Hachette (tome Ip. 147-162).

CHAPITRE VI.

JIM REGARDE PAR-DESSUS LE BORD DE L’ABÎME.

Le déclin du dernier de ces jours, où selon la prophétie du docteur, Jim devait cesser de voir la lumière était arrivé.

Le dernier soleil du pauvre Jim se coucha sur un nuage de pourpre, et fit tomber à l’occident autour de sa couche un rideau de nuances si éclatantes qu’il eût été difficile à un monarque de la terre d’en obtenir de semblables, Ruskin lui-même en eût-il choisi les couleurs, et Turner se fût-il chargé de les appliquer. Ordinairement quelques lueurs rouges du soleil couchant venaient se refléter sur les tuyaux des cheminées et les vitres de fenêtres, luxe rare, que ces vitres des fenêtres de Peter l’aveugle ; mais ce signe béni de la main puissante du Très-Haut n’arrivait en cet endroit que sensiblement affaibli, comme parviennent au pauvre toutes les bénédictions du ciel et de la terre.

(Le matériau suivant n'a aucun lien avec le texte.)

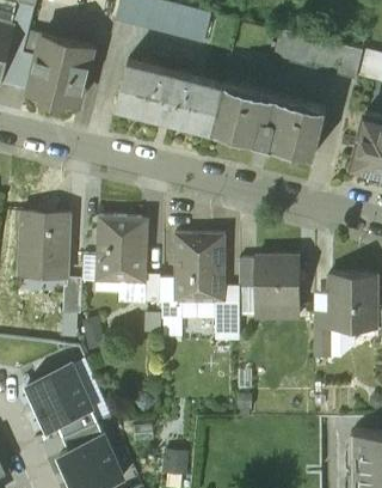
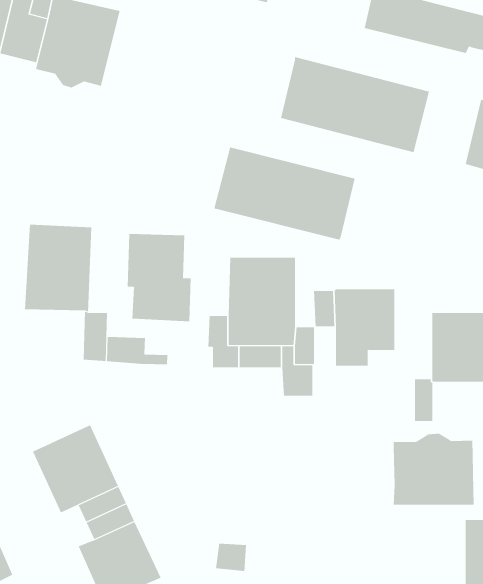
building: [116,62,223,133] -> [214,147,356,240]
building: none -> [106,336,168,365]
building: none -> [393,433,474,506]

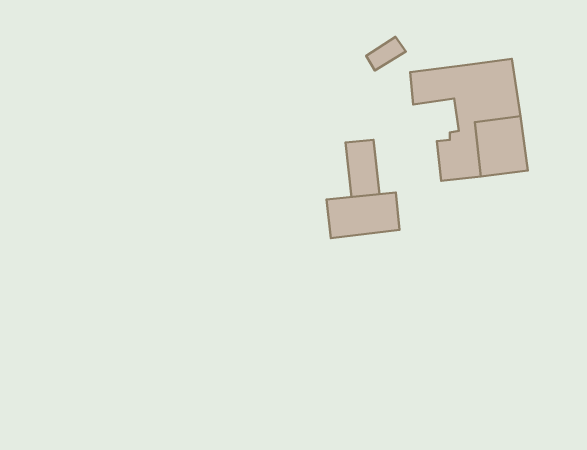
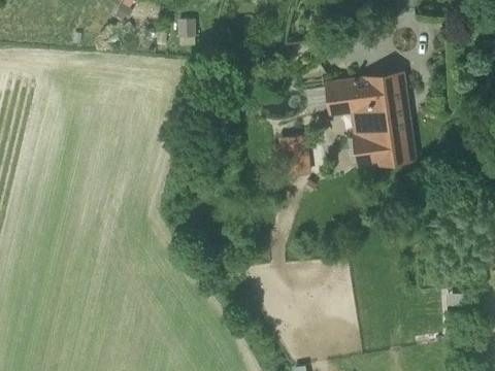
building: [327,193,400,238] -> none

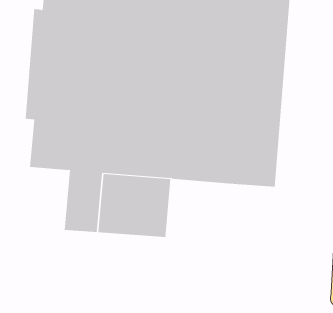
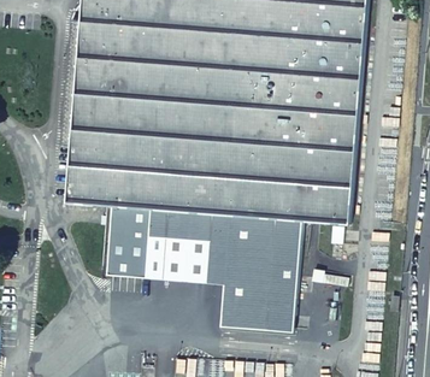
building: none -> [219,216,299,331]

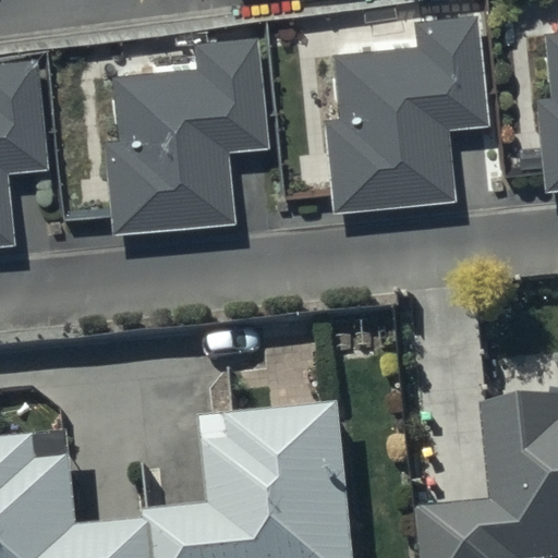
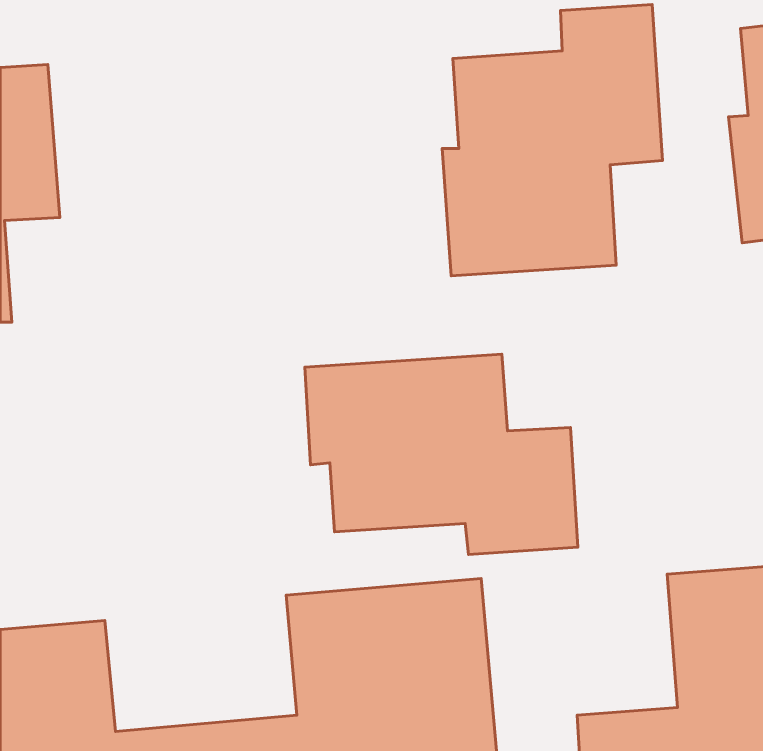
building: [105,34,265,232] -> none
building: none -> [305,354,578,554]

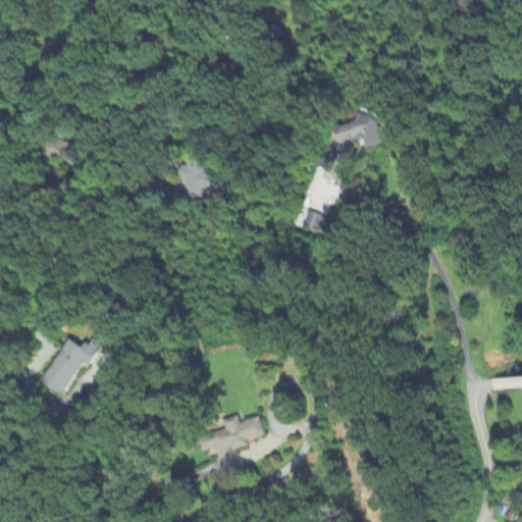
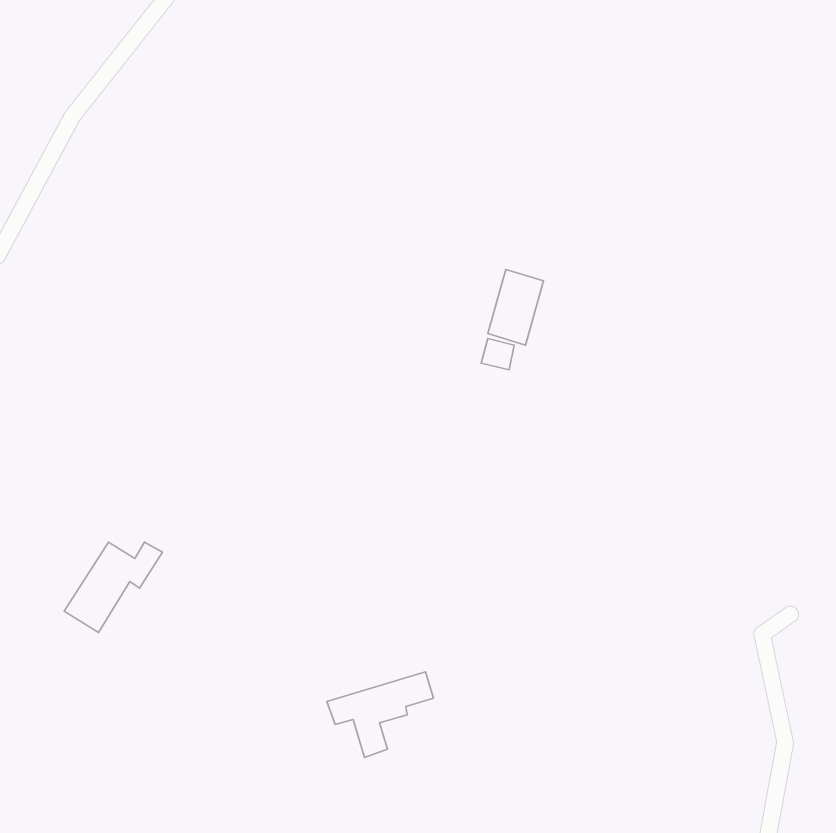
building: [336,114,389,158] -> none
building: [179,159,214,194] -> none

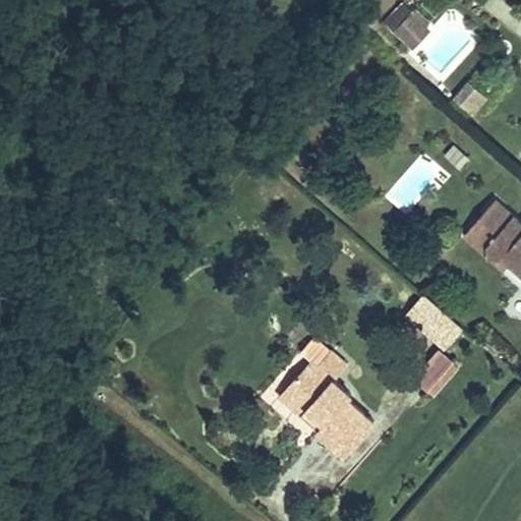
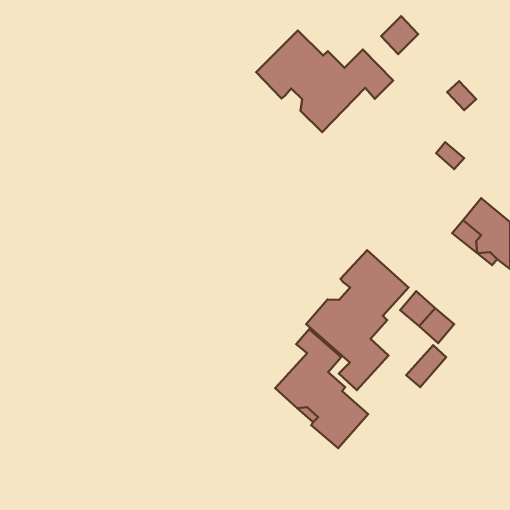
building: none -> [256,30,393,132]
building: none -> [306,250,408,390]

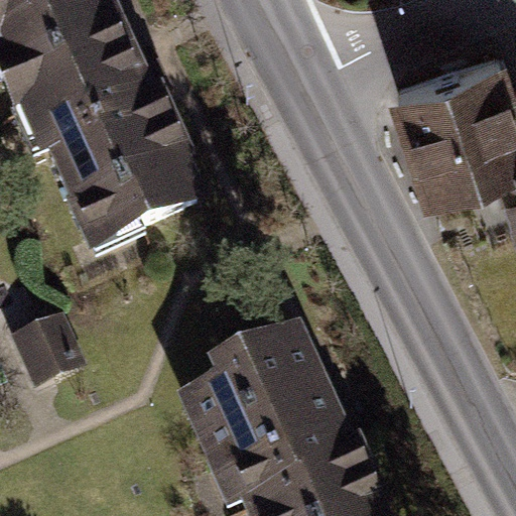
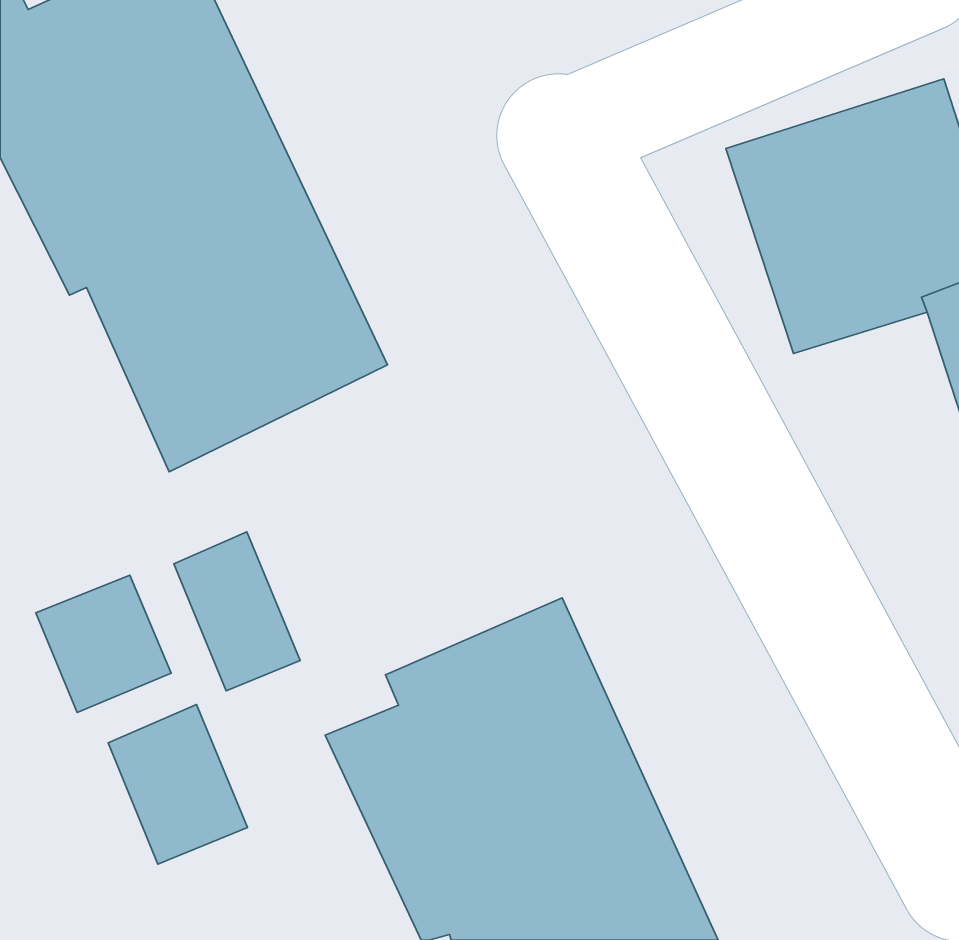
building: none -> [174,532,300,691]
building: none -> [108,705,248,864]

Un rayon de la lumière cramoisie tombait en plein sur la figure du malade, et se réfléchissait sur la chevelure noire de la jeune fille, qui, assise par terre, avait gardé son ancienne position près du lit. Cette lumière qui tombait sur eux, et qui n’éclairait aucun autre objet dans cette grande pièce sombre, semblait les unir, comme si elle eût été envoyée du ciel et dire : « ils sont seuls dans le monde, et ne seront jamais séparés. »

« La magnifique lumière, fillette, dit le malade, et je m’étonne de ne m’être jamais mis en peine de la remarquer et de ne pas l’admirer plus que je ne l’ai fait. Mon Dieu, je l’ai vue bien souvent disparaître derrière la crête des terres labourées, comme si elle se fût creusé son propre tombeau, heureuse de s’y ensevelir, et je ne pensais pas plus à elle qu’à un bout de chandelle, mais elle me semble maintenant si superbe cette lumière, que je sens que je voudrais la revoir encore, mon amie.

— Et vous la reverrez, vous la reverrez encore, Jim. »

Elle attira la tête du malade sur son sein et écarta de son front moite ses cheveux rudes. Elle était mourante elle-même, de compassion pour lui, d’anxiété et de fatigue, mais elle parlait d’une voix encourageante, et n’avait pas versé une larme durant toute sa maladie.

« Avec l’aide de Dieu, mon bien-aimé Jim, vous vivrez pour voir de nombreux et brillants couchers de soleil, pour le voir peut-être éclairer de ses rayons couchants le jour de notre mariage.

— Non, non, fillette, le soleil ne brillera jamais pour cela. Il vous faut choisir un autre fiancé, et vous pouvez en trouver un meilleur, car assurément vous en méritez un meilleur, car vous êtes franche, mignonne, franche comme l’acier. »

Elle attira sa tête plus près de son cœur, et se courbant sur lui, baisa ses lèvres desséchées. Elle ne pensait pas, ou se souciait fort peu de savoir quelle fièvre ou quel poison elle pouvait absorber dans cette caresse, si elle eût pensé à cela, elle eût peut-être prié pour que la fièvre qui avait terrassé son amant, pût la terrasser aussi. Il dit encore quelques mots, tandis que la lumière, dont l’éclat pâlissait, brilla, vacilla puis s’évanouit.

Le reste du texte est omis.